A Phase 3, Prospective, Open-Label, Uncontrolled, Multicenter Study on Efficacy and Safety of Prophylaxis with Recombinant Von Willebrand Factor in Children Diagnosed with Severe Von Willebrand Disease

Background: Von Willebrand disease (VWD) is the most common inherited bleeding disorder and can cause recurrent bleeding (Connell et al, Blood Adv, 2021). Current data support the safety and efficacy of recombinant von Willebrand factor (rVWF) for on-demand (OD), perioperative, and prophylactic treatment in adults with VWD (Gill et al, Blood, 2015; Peyvandi et al, J Thromb Haemost, 2019; Leebeek et al, Blood, 2022). Current treatment guidelines conditionally recommend long-term prophylaxis in patients with VWD with a history of severe and frequent bleeds (Connell et al, Blood Adv, 2021). Expert consensus is that young age is a key factor in initiating long-term prophylaxis; however, further studies are needed to develop evidence-based guidelines for children with VWD (Schinco et al, Blood Transfus, 2018).

Objective: This study will investigate the efficacy, safety, pharmacokinetics (PK)/pharmacodynamics (PD), and healthcare resource utilization (HCRU) of rVWF prophylaxis in children from 0 to <18 years of age with severe VWD.

Study Design and Methods: This study (NCT05582993) is a phase 3, prospective, open-label, uncontrolled, multicenter study to assess the efficacy and safety of prophylaxis with rVWF in children diagnosed with severe VWD.

Up to 24 pediatric participants diagnosed with severe VWD will be enrolled from three age ranges (≥12 to <18 years, ≥6 to <12 years, and <6 years). Participants must have received prior treatment with a VWF-containing product for at least 12 months (6 months in participants aged <2 years), including OD treatment with a VWF product or plasma-derived (pd) VWF prophylaxis. Key exclusion criteria include diagnosis with pseudo-VWD or another coagulation disorder other than VWD and history or presence of a VWF or factor VIII inhibitor. Sample size was determined by referencing the European Medicines Agency guideline “Clinical Investigation of Human pdVWF Products” with practical considerations for a clinical trial in a rare disease population.

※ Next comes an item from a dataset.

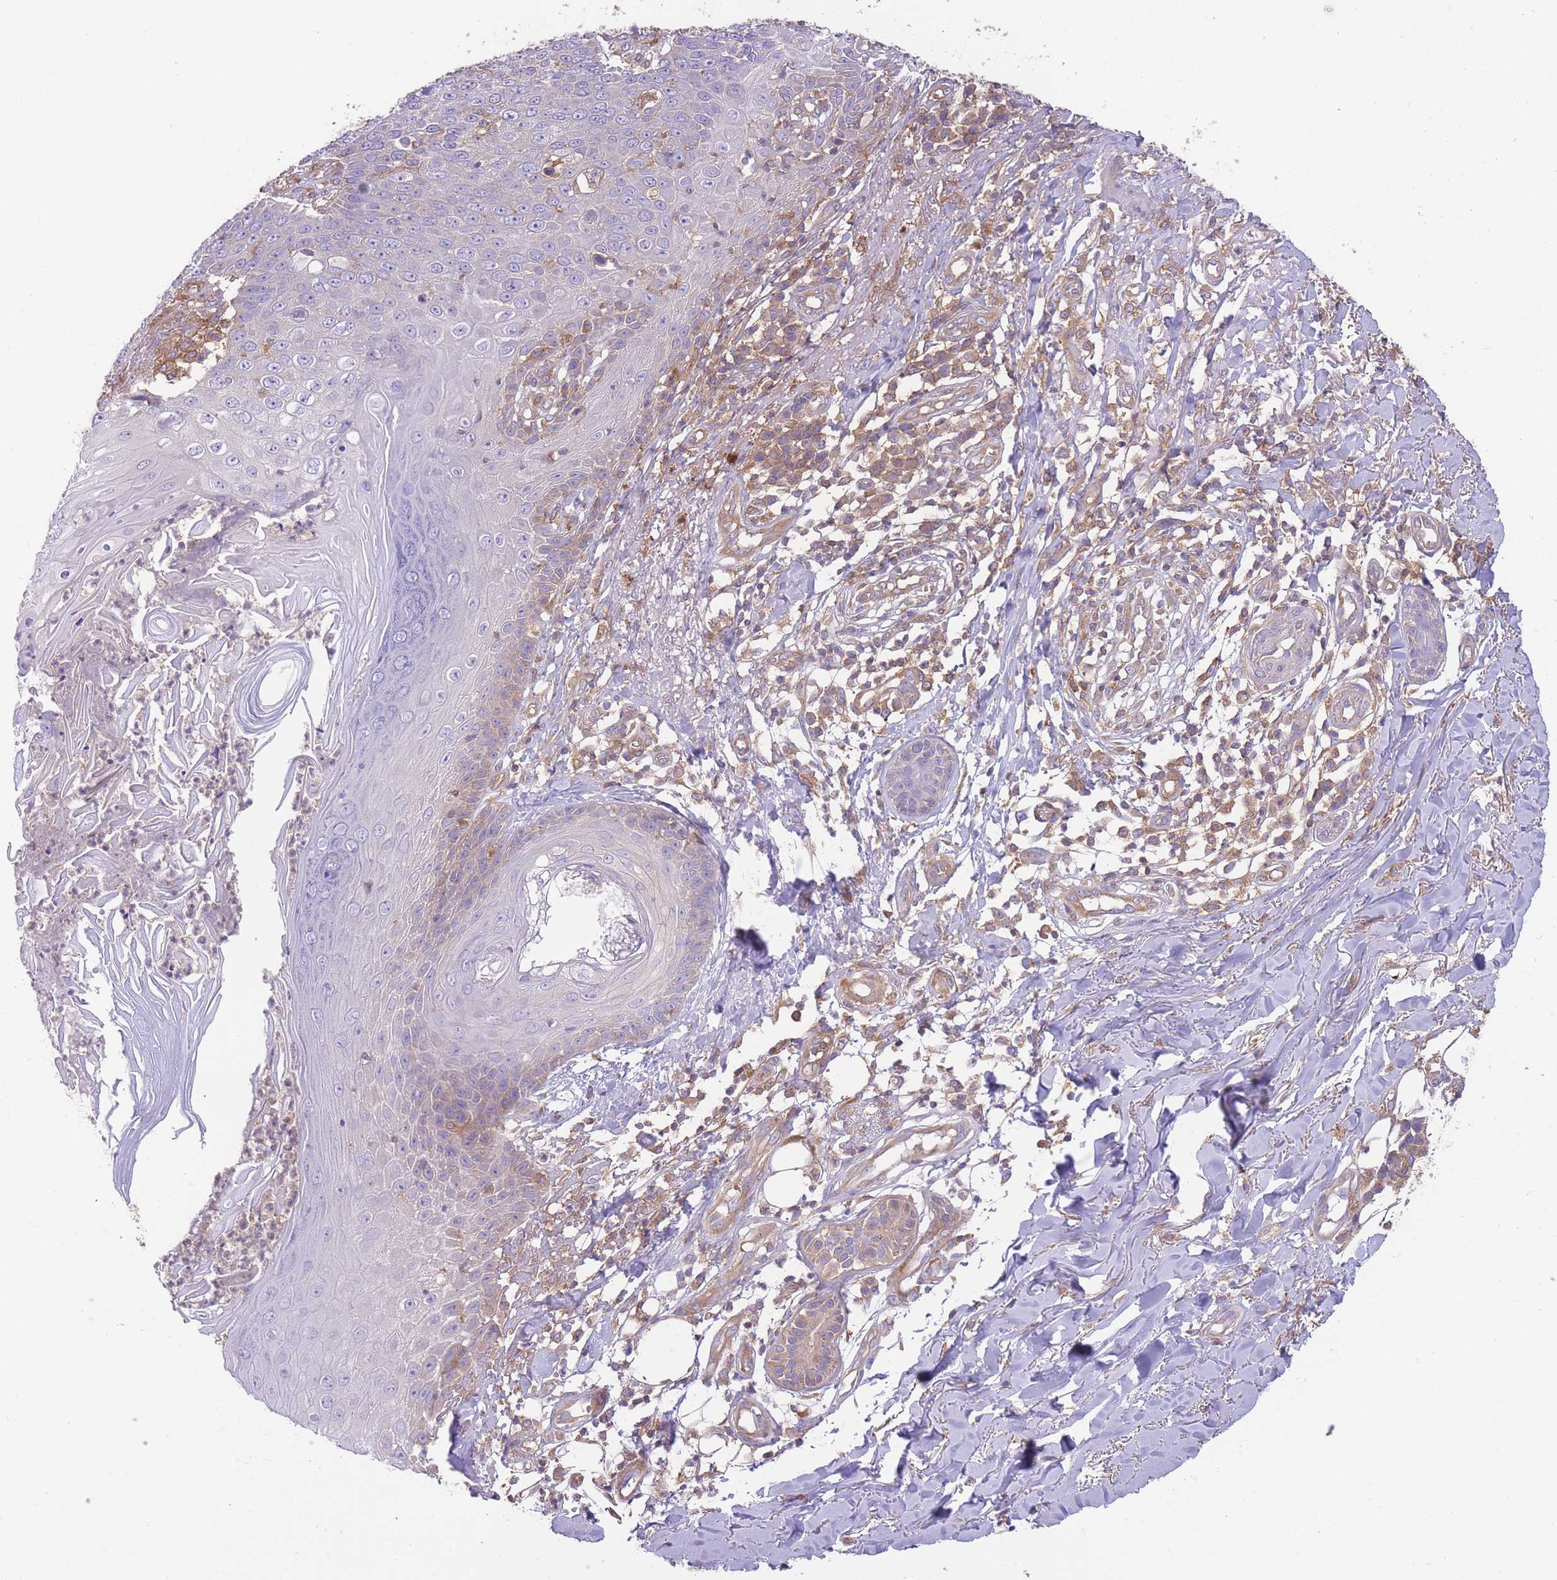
{"staining": {"intensity": "negative", "quantity": "none", "location": "none"}, "tissue": "skin cancer", "cell_type": "Tumor cells", "image_type": "cancer", "snomed": [{"axis": "morphology", "description": "Squamous cell carcinoma, NOS"}, {"axis": "topography", "description": "Skin"}], "caption": "Immunohistochemistry micrograph of neoplastic tissue: skin cancer stained with DAB exhibits no significant protein staining in tumor cells.", "gene": "PRKAR1A", "patient": {"sex": "male", "age": 71}}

Participants will initially receive twice-weekly rVWF at a dose range of 40-60 IU/kg, as measured by the ristocetin cofactor assay. Dose adjustments may be made based on individual drug-exposure response, as assessed by the investigator and in consultation with the sponsor. The study treatment duration will be 12 months with visits at prophylaxis initiation and at 1, 2, 3, 6, 9, and 12 months.

The primary objective is to prospectively evaluate the efficacy of rVWF prophylaxis in children. Intra-patient comparisons (on-study vs historical) of annualized bleeding rate (ABR) will be assessed for all bleeding episodes, classified by the investigator as spontaneous or traumatic, occurring during rVWF prophylaxis. Secondary efficacy endpoints include categorized ABR (0, >0-2, >2-5, >5), ABR percentage reduction (prior OD) or ABR preservation (prior pdVWF prophylaxis), ABR for spontaneous bleeding event by location, ABR by cause and treatment given, rVWF factor consumption, and efficacy of breakthrough bleed treatment. Safety will be assessed by adverse events (AEs) and serious AEs, thromboembolic events, hypersensitivity reactions, infusion-related reactions, immunogenicity, and abnormal changes in vital signs and clinical laboratory parameters. PK/PD of rVWF in children will be assessed. Additionally, HCRU, missed school days, and efficacy of surgery management (if necessary) will also be explored. Descriptive statistics will be used to summarize the data, and no formal statistical hypothesis testing is planned for the analysis.

Conclusions: Overall, this study aims to evaluate the efficacy and safety of prophylactic treatment with rVWF in children with VWD, which has the potential to improve the management of this bleeding disorder and quality of life.

Marquez-Gomez:Takeda Development Center Americas, Inc.: Current Employment, Current equity holder in publicly-traded company. Wang:Takeda Development Center Americas, Inc.: Current Employment, Current equity holder in publicly-traded company. Mokdad:Takeda Pharmaceuticals U.S.A., Inc.: Current Employment, Current equity holder in publicly-traded company. Zhang:Takeda Development Center Americas, Inc.: Current Employment, Current equity holder in publicly-traded company.

recombinant von willebrand factor (VONVENDI) is approved for use in adults (>/= 18 years), and not in pediatric patients (<18 years).